---------- RECORD EXCERPTS
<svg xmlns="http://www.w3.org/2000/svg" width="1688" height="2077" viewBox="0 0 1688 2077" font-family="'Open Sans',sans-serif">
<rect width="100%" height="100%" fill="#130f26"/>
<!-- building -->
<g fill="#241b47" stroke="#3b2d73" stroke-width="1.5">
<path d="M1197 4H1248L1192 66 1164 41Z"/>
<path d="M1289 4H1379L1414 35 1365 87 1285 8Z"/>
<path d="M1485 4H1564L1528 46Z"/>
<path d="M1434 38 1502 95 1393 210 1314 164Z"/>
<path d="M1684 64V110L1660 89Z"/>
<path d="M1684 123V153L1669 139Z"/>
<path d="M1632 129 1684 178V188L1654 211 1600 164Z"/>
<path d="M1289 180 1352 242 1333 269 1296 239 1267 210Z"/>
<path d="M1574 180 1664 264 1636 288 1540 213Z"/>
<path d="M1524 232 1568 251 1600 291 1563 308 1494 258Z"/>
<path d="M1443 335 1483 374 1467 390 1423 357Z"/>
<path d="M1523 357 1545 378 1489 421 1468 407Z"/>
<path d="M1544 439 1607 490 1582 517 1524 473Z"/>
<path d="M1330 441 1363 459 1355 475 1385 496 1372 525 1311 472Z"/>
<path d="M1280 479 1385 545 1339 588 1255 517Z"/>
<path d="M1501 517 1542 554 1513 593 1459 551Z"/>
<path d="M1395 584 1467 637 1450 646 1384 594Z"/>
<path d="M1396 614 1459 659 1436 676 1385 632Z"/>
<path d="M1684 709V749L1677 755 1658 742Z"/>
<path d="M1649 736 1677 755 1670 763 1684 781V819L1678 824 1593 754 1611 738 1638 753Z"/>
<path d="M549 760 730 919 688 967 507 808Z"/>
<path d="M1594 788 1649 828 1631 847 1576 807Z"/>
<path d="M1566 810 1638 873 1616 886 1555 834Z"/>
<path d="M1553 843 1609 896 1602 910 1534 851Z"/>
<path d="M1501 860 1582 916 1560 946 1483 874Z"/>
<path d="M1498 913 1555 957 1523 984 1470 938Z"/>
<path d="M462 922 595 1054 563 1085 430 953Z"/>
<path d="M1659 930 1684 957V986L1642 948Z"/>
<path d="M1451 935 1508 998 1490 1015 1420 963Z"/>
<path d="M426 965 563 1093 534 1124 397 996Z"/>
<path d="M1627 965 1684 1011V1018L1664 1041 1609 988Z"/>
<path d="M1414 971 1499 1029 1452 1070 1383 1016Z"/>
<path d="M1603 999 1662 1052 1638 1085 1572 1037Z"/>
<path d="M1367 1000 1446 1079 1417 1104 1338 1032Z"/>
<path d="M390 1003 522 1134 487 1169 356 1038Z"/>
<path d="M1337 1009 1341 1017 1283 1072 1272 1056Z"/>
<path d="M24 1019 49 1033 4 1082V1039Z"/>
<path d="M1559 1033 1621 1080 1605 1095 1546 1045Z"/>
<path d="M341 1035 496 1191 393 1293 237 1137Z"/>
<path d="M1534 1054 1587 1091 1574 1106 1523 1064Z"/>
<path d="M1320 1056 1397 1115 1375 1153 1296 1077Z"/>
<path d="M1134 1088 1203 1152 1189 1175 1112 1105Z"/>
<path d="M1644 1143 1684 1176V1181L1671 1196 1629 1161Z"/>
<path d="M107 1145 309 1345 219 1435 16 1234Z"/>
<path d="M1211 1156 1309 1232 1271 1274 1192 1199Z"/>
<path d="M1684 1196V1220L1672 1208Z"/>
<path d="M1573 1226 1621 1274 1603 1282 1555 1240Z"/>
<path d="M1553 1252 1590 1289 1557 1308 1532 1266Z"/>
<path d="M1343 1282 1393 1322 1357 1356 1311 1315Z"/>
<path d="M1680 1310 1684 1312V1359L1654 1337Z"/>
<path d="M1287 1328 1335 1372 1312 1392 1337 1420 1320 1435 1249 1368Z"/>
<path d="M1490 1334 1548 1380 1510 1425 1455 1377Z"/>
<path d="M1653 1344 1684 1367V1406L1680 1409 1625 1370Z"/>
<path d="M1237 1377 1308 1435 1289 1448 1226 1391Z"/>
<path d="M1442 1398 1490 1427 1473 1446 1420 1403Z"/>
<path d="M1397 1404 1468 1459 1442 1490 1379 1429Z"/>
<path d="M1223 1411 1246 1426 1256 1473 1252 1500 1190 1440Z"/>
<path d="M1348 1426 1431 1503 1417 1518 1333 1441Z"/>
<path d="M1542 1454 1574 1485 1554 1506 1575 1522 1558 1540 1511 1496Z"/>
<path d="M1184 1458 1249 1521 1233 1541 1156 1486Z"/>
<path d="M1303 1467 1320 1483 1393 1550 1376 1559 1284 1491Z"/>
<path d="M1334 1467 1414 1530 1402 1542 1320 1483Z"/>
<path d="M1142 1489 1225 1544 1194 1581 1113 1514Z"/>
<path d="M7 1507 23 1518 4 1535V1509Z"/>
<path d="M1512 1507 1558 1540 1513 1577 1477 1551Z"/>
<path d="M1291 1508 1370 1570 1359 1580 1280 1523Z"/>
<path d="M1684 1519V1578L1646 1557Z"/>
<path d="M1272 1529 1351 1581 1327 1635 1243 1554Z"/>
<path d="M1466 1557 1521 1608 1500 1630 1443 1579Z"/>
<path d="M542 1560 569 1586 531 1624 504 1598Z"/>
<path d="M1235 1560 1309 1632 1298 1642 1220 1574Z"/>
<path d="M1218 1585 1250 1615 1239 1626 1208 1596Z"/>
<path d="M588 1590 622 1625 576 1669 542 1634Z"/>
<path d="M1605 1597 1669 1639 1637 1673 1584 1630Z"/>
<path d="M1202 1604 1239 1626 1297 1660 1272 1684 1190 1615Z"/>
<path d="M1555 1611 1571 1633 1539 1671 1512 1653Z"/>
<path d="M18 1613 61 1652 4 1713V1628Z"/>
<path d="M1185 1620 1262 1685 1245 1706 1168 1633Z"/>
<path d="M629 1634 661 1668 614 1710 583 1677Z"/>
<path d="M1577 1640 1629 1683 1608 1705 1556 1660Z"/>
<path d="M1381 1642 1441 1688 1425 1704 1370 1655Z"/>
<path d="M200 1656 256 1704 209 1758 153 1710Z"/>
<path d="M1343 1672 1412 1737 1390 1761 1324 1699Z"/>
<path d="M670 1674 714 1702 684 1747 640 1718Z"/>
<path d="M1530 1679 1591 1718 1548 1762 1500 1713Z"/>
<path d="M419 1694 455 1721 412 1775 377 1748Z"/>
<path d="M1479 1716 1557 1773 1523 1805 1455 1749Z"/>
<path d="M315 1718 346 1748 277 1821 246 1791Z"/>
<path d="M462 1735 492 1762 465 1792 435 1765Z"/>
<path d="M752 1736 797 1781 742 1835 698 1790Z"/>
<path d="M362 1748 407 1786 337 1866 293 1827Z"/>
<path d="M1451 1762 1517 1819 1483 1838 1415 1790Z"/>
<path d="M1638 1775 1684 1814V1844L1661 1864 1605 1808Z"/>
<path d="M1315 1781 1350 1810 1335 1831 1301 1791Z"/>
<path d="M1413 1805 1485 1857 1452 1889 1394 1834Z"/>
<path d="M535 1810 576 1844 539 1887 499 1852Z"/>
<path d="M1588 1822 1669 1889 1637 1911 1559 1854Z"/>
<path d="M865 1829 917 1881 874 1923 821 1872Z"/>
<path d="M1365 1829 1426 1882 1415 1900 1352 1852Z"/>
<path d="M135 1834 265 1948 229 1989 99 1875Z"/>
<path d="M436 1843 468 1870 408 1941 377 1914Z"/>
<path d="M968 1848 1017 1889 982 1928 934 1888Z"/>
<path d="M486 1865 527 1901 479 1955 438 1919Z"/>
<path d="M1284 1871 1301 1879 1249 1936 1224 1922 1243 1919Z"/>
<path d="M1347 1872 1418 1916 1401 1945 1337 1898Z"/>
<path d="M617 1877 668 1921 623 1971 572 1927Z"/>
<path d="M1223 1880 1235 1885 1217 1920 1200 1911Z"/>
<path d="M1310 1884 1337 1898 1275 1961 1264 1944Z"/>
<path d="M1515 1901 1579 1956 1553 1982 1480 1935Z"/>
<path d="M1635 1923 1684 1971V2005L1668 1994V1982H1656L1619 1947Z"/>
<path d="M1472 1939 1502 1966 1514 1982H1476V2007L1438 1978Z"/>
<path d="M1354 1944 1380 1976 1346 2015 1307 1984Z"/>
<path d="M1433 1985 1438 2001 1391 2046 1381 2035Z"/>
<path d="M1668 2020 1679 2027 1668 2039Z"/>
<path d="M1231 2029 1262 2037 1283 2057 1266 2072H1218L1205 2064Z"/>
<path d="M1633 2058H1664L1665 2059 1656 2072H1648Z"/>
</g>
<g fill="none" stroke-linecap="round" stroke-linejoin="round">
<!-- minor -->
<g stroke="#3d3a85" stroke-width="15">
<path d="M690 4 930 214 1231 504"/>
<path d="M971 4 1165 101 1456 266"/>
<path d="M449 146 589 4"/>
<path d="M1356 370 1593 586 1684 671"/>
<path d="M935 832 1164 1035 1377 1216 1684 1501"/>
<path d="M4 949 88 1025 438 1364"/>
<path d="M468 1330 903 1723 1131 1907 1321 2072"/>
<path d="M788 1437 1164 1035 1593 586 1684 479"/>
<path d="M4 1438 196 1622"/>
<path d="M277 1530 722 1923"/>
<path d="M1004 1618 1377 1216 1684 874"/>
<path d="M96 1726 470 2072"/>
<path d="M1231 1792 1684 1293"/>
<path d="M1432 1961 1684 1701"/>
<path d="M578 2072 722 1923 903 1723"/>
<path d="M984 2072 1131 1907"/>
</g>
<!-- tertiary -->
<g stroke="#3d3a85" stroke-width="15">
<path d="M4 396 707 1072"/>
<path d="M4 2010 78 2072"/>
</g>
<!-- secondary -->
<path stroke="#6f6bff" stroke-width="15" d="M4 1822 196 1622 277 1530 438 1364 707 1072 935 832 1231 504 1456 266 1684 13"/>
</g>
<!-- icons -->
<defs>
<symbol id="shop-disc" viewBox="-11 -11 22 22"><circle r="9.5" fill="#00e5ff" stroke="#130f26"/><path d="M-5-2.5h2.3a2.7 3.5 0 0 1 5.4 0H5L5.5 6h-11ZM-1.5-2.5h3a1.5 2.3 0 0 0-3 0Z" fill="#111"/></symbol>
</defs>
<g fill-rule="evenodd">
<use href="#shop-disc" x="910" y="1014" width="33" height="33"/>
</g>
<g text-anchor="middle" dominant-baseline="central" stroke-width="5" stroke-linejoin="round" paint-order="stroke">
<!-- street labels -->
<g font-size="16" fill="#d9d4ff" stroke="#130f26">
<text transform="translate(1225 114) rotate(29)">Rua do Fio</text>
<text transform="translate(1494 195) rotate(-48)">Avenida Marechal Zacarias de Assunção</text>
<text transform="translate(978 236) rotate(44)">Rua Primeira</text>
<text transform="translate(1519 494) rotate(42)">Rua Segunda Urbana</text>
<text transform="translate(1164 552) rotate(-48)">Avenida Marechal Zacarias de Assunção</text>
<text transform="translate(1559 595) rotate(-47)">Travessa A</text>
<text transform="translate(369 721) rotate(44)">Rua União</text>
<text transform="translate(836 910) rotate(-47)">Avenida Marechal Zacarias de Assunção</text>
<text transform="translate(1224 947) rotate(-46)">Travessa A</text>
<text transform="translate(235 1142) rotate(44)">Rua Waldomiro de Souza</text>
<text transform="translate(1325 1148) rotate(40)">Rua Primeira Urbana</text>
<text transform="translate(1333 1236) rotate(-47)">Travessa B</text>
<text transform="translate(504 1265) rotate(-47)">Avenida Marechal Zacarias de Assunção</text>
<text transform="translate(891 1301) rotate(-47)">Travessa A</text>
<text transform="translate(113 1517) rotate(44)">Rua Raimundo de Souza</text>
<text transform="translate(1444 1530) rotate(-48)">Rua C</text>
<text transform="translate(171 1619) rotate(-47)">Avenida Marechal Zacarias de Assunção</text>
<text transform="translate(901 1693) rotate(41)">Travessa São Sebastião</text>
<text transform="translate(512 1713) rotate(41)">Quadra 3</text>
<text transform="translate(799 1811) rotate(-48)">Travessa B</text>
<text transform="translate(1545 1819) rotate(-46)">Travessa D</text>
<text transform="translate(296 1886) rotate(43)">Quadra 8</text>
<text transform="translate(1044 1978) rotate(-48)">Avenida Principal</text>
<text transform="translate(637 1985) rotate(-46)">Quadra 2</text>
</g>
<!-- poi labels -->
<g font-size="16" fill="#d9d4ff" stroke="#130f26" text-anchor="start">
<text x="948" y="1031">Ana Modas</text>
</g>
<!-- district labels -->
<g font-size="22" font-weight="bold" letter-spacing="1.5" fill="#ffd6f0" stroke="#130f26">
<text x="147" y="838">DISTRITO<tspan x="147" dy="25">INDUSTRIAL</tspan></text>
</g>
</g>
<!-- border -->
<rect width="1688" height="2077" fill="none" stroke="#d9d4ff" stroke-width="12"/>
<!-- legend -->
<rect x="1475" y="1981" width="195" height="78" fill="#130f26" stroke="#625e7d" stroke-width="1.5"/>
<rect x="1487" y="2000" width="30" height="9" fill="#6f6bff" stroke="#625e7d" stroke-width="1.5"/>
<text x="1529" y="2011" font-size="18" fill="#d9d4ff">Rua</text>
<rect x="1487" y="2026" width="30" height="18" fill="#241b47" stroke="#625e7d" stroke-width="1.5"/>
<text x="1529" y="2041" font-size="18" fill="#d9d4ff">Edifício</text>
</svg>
--------------------
(GOAL OF THE EXERCISE)
Each line of the entries above that contains "round" is to be copied.

(TASK OUTPUT)
<g fill="none" stroke-linecap="round" stroke-linejoin="round">
<g text-anchor="middle" dominant-baseline="central" stroke-width="5" stroke-linejoin="round" paint-order="stroke">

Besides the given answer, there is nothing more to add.